## Given request 1
Convert every line of the records into a Markdown table with the columns Row and Line, numbering the rows and skipping blank lines. Leave the pictures out of your answer.

## Text excerpt
━━━━━━━━━━━━━━━━━━━━

# Ireland issues a 100 year bond at 2.35%



## Brendan Burgess (30 Mar 2016)

*NTMA issues Ireland’s first 100-year note *

30 March 2016 – The National Treasury Management Agency (NTMA) announces that it has issued Ireland’s first 100-year note.

The NTMA issued the €100 million note, maturing in 2116, at a yield of 2.35%. It was sold by private placement via two of the NTMA’s primary dealers, Goldman Sachs International Bank and Nomura International plc.

Speaking today, NTMA Director of Funding and Debt Management Frank O’Connor said: “_This ultra-long maturity is a significant first for Ireland and represents a big vote of confidence in Ireland as a sovereign issuer_.” 

_Note to Editors: _

Notes are issued under Ireland’s Euro Medium Term Note Programme dated 6 October 2015. The Programme provides a structure to create debt instruments to specific maturities which are sold on a placement basis rather than through the auction or syndication process.


*Issued on behalf of the NTMA by*

*David Clerkin*

Gordon MRM


----------



## rob oyle (30 Mar 2016)

Be interested to see if this rate would become the 'ultimate' long term no risk rate when considering investment options...


----------



## Firefly (30 Mar 2016)

It's a decent Canary in the Coal Mine. If we could put the entire 183bn national debt on this never-never 100 year rate of 2.35% (unlikely) our annual interest bill would still be 4.3BN per annum...

━━━━━━━━━━━━━━━━━━━━

[Records taken from a collection]
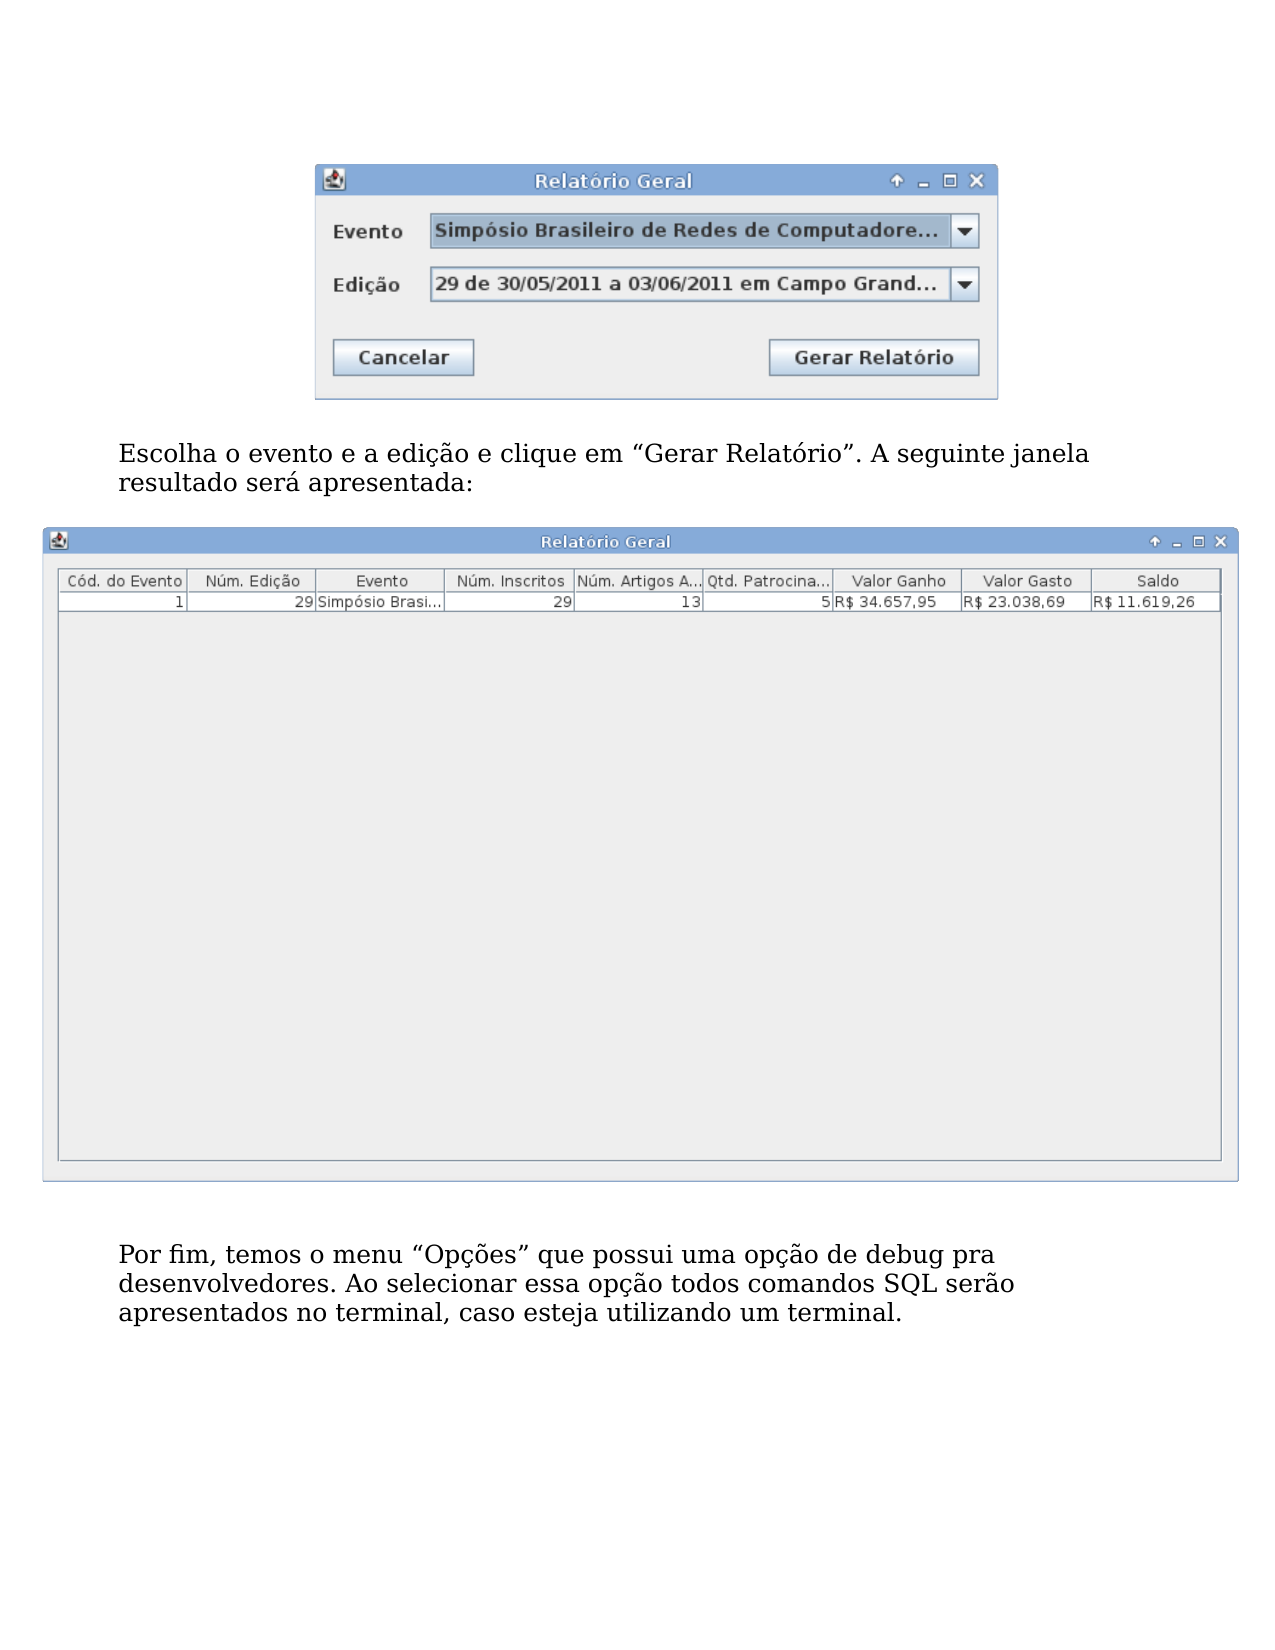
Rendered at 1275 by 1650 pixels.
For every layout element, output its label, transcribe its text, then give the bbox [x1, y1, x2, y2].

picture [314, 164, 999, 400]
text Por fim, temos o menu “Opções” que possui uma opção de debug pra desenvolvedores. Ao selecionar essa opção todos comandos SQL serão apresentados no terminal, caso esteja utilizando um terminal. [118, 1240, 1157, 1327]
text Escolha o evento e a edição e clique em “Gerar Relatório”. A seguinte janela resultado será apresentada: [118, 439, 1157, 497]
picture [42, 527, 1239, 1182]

━━━━━━━━━━━━━━━━━━━━

## Given request 2
Carry on the forum thread about Ireland's 100-year bond after its last post.

## Written answer 1
| Row | Line |
|---|---|
| 1 | Rendered at 1275 by 1650 pixels. |
| 2 | For every layout element, output its label, transcribe its text, then give the bbox [x1, y1, x2, y2]. |
| 3 | picture [314, 164, 999, 400] |
| 4 | text Por fim, temos o menu “Opções” que possui uma opção de debug pra desenvolvedores. Ao selecionar essa opção todos comandos SQL serão apresentados no terminal, caso esteja utilizando um terminal. [118, 1240, 1157, 1327] |
| 5 | text Escolha o evento e a edição e clique em “Gerar Relatório”. A seguinte janela resultado será apresentada: [118, 439, 1157, 497] |
| 6 | picture [42, 527, 1239, 1182] |

## Written answer 2
----------



## Andy836 (30 Mar 2016)

€100mm is a drop in the ocean. 
Without knowing the buyers or the rationale for their purchases it's hard to read anything into this transaction.
If they got away €1bn now that would be a serious achievement but I don't think much can be read of this - other than politicians claiming how great they did in getting the country back into rude health.


----------



## Sunny (31 Mar 2016)

It's not the amount that matters as you would never get a benchmark deal done for 100 years. More than likely it was a pension fund or life insurance company who bought it for ALM purposes. The interesting part of the exercise was that it extends the maturity profile on the yield curve for Irish debt which allows the NTMA greater flexibility.  Not worth front page news but it is interesting. It's a good insight to the conditions of the bond market at the moment as well.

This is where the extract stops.